[JURIST] UN Secretary-General Ban Ki-moon [official profile] on Thursday called for a renewed international commitment to eradicate all forms of slavery [statement text]. Ban's comments took place on the International Day of Remembrance of Victims of Slavery and the Transatlantic Slave Trade [press release], which is held annually pursuant to General Assembly resolution A/62/L.32 [text]. In his statement, Ban said that the fight against slavery continues even though the practice may now take different forms than it has in the past:
Slavery is abhorrent. It is explicitly prohibited by the Universal Declaration of Human Rights, and the United Nations has reaffirmed this principle many times, including in the Durban Declaration adopted at the 2001 World Conference Against Racism.

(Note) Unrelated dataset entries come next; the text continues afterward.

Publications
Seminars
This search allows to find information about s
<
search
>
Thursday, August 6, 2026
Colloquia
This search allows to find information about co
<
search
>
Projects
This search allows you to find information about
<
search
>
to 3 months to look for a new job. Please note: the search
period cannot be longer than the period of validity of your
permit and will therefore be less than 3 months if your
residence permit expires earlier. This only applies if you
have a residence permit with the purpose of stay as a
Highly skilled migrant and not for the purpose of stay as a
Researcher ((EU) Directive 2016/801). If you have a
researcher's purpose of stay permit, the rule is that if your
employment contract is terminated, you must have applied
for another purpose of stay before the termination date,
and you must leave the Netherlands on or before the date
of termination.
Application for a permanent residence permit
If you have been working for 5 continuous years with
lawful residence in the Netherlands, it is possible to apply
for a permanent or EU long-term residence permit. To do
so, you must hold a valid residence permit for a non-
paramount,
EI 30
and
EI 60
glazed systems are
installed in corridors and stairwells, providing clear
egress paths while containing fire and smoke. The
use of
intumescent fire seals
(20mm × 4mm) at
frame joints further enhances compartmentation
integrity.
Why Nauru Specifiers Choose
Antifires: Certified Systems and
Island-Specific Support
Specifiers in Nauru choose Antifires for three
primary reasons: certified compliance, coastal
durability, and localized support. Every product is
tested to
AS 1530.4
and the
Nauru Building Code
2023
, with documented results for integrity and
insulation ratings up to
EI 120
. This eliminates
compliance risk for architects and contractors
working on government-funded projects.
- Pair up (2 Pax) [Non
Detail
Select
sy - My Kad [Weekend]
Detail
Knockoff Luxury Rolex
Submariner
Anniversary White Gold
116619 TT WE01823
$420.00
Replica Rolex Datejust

But slavery and slavery-like practices continue in many parts of the world. Slavery is mutating and re-emerging in modern forms, including debt bondage, the sale of children, and the trafficking of women and girls for sex. Its roots lie in ignorance, intolerance and greed.
We must create a climate in which such abuse and cruelty are inconceivable. One way is by remembering the past and honouring the victims of the transatlantic slave trade. By reminding ourselves of past injustices, we help to ensure that such systematic abuse of human rights can never be repeated.

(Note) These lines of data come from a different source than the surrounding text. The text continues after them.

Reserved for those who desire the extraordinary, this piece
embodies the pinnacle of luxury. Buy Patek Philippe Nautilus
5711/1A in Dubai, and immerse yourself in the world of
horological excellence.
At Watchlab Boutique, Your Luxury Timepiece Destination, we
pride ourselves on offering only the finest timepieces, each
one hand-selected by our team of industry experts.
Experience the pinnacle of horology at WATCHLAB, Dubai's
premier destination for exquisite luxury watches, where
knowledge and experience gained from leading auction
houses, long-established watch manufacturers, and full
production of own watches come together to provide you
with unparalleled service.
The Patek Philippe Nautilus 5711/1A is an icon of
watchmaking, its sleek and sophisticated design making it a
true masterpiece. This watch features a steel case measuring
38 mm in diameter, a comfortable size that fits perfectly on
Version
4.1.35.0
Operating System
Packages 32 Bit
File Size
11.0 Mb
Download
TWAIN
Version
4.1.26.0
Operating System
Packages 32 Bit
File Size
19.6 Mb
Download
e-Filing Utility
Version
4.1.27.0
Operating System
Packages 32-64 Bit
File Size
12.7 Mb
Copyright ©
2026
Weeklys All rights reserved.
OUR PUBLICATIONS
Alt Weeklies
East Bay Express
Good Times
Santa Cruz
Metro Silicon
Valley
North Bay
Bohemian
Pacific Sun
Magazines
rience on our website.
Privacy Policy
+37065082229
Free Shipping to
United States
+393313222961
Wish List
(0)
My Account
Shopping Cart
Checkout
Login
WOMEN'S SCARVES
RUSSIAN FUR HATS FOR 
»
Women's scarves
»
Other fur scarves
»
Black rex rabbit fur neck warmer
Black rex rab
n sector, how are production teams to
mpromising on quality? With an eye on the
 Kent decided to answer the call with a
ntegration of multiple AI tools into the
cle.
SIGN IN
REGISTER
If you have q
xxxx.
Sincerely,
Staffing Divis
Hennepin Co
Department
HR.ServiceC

Ban's sentiments were echoed in a statement [text] by Permanent US Representative to the UN Susan Rice [official profile].

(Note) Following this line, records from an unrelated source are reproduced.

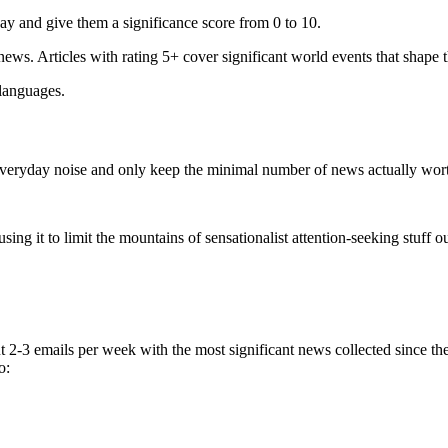
ay and give them a significance score from 0 to 10.
 news. Articles with rating 5+ cover significant world events that shape 
 languages.
e everyday noise and only keep the minimal number of news actually wor
ing it to limit the mountains of sensationalist attention-seeking stuff out
t 2-3 emails per week with the most significant news collected since t
o: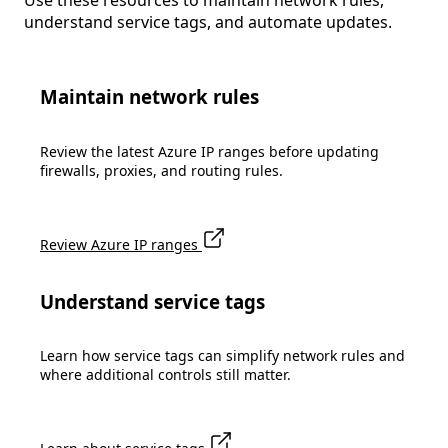
Use these resources to maintain network rules,
understand service tags, and automate updates.
Maintain network rules
Review the latest Azure IP ranges before updating
firewalls, proxies, and routing rules.
Review Azure IP ranges
Understand service tags
Learn how service tags can simplify network rules and
where additional controls still matter.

In January, the European Court of Human Rights (ECHR) [official website] ruled [JURIST report] that sex trafficking violates conventions against slavery and forced labor, finding both Russia and Cyprus liable in the case of a young woman who came from Russia to work in a Cyprus cabaret and was later found dead. In November 2009, the International Criminal Court (ICC) [official website] began proceedings [JURIST report] for the trial of two Congolese Nationals charged with war crimes including sexual slavery. During the same month, the War Crimes Court [official website, in Bosnian] of Bosnia and Herzegovina convicted [JURIST report] former Serbian commander Predrag Kujundzic of crimes against humanity, also accusing him of facilitating sexual slavery. In June 2009, the US Senate [official website] unanimously passed [JURIST report] a resolution [S Con Res 26 text, PDF] apologizing to African-Americans for slavery and racial segregation.